Quelles sont les performances électriques obtenues ?

Dans le cadre de ce travail de recherche, nous avons démontré une efficacité énergétique de 4 %. Nous sommes très loin des résultats des cellules de Grätzel, dont les performances en laboratoire peuvent atteindre 14 %, mais nous voulions uniquement démontrer une preuve de ce concept. L’an dernier, l’ERC (European Research Council) m’a attribué une bourse de 2,5 M€ afin de continuer à développer ce projet. D’ici 4 à 5 ans, je pense qu’il est possible de doubler la performance de cette technologie afin d’atteindre une efficacité comprise entre 8 et 10 %.

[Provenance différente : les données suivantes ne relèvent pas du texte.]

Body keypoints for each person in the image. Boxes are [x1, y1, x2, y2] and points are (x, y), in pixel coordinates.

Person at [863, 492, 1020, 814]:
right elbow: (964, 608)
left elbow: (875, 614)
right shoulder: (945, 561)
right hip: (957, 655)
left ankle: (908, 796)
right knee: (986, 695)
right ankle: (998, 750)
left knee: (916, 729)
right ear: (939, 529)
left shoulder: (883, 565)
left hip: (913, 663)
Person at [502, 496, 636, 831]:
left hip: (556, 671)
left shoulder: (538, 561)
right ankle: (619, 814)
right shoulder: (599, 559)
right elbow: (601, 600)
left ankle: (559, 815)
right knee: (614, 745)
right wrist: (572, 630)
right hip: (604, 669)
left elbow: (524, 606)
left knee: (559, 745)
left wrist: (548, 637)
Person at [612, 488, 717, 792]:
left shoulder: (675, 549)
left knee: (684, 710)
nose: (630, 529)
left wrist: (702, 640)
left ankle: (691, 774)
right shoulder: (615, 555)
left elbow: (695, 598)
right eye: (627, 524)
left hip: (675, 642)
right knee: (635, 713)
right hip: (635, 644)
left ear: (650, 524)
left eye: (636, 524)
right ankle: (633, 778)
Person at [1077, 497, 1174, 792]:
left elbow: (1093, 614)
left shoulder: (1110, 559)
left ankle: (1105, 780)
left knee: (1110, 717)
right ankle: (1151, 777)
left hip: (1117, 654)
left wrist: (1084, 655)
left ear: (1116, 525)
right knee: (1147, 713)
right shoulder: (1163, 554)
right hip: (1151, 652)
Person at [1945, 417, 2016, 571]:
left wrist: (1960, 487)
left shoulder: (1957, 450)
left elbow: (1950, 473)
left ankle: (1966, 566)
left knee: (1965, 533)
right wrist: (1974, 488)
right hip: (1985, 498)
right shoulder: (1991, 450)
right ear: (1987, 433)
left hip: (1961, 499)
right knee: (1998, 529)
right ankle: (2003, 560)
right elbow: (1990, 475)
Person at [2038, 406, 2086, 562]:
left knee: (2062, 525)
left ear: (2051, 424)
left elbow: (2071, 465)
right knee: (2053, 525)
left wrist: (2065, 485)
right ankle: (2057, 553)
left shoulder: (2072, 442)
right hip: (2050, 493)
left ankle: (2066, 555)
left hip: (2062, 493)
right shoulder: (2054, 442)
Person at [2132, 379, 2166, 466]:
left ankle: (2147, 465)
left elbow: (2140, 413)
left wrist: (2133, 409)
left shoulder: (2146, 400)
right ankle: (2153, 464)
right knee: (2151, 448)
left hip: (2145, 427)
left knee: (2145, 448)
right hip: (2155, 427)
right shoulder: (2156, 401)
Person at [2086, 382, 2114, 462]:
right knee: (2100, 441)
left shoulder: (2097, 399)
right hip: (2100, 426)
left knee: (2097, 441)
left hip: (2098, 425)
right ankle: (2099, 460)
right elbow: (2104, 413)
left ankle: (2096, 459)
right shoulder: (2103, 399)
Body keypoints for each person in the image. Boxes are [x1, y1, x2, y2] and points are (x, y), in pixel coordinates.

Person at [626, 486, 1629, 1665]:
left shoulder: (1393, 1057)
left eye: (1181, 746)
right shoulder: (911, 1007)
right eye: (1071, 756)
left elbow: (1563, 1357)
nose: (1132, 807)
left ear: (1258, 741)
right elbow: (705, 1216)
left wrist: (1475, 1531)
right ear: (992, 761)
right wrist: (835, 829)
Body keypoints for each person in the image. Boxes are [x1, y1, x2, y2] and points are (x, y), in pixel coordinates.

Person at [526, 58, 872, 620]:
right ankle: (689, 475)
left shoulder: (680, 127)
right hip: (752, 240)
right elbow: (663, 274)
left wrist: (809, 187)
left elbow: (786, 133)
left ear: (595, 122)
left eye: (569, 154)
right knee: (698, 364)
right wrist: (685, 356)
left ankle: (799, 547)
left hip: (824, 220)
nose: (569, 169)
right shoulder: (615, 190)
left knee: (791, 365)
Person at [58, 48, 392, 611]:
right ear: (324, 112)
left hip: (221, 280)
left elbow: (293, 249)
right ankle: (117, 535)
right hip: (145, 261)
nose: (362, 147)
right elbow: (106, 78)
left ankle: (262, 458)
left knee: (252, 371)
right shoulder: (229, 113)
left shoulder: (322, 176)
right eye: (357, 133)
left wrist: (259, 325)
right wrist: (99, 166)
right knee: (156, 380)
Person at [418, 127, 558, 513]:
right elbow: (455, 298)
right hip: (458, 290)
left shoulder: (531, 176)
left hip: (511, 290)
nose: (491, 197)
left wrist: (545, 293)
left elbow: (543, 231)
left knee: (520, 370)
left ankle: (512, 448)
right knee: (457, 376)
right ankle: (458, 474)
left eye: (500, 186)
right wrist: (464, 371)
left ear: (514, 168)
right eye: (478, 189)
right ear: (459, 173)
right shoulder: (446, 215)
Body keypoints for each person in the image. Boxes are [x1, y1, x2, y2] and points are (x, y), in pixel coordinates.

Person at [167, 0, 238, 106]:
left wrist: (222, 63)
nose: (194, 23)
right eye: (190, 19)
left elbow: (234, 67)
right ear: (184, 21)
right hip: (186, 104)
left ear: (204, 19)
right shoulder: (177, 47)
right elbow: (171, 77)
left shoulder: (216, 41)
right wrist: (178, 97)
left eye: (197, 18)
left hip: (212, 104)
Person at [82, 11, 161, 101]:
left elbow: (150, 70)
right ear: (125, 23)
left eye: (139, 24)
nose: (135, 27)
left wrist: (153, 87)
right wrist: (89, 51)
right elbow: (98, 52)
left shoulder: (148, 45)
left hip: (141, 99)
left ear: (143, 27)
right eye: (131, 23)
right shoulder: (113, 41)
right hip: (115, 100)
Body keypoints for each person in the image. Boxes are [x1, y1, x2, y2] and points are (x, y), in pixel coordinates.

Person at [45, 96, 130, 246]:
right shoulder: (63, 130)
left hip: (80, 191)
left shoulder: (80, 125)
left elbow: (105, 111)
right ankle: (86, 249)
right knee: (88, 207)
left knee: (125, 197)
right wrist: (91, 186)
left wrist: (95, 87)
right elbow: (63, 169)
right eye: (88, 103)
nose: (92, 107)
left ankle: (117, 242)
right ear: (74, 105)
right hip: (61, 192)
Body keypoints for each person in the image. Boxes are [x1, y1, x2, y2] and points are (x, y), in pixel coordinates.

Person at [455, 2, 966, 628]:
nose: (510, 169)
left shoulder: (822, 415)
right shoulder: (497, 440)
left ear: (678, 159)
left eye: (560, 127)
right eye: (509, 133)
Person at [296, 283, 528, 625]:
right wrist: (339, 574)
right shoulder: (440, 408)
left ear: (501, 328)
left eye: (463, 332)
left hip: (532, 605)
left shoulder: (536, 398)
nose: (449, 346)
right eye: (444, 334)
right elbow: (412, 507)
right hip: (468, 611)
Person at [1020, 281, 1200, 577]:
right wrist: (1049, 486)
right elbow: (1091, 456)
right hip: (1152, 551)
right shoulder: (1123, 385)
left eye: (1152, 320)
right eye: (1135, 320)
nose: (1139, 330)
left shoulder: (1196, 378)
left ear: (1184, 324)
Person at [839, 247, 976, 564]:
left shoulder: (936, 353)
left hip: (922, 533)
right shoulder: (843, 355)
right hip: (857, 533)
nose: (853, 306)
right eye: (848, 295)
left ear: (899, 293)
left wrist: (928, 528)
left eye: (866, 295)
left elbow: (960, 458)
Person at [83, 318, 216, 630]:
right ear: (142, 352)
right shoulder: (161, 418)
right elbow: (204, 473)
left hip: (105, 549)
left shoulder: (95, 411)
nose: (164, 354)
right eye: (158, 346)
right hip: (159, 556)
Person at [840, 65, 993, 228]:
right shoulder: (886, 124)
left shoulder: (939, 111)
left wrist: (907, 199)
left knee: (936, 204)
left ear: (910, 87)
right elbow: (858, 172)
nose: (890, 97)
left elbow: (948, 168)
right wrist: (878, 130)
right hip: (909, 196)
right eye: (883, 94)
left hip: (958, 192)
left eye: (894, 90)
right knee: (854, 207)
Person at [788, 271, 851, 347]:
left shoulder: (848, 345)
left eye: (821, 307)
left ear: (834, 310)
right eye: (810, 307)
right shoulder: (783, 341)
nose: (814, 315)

Quels sont les autres axes de recherche de vos travaux ?

Nous développons de nouvelles colorations. Pour l’instant, nous avons élaboré des colorants dont la couleur varie du jaune au rouge ou du jaune au vert. Nous travaillons sur des cellules aux teintes beaucoup plus neutres telles que le gris afin que la filtration du spectre solaire soit plus agréable pour l’utilisateur. Un peu comme avec les verres des lunettes de soleil.

Un autre axe de recherche concerne la vitesse de transition. Actuellement, ces cellules solaires se colorent assez vite en quelques minutes, mais la décoloration prend plus de temps : de quelques dizaines de minutes à quelques heures. Nous développons donc de nouveaux colorants dont la cinétique de coloration et décoloration est plus rapide, ce qui permettra d’obtenir une meilleure adaptabilité de la transparence en fonction des conditions météorologiques.

Nous travaillons également sur la stabilité et la robustesse de ces cellules. Pour certains colorants non photochromes, nous avons réussi à obtenir une durée de vie de plus de 10 ans en laboratoire. La mesure a été réalisée à partir d’un procédé de vieillissement accéléré. Pour améliorer ce résultat, nous pouvons encapsuler ces cellules afin de les protéger.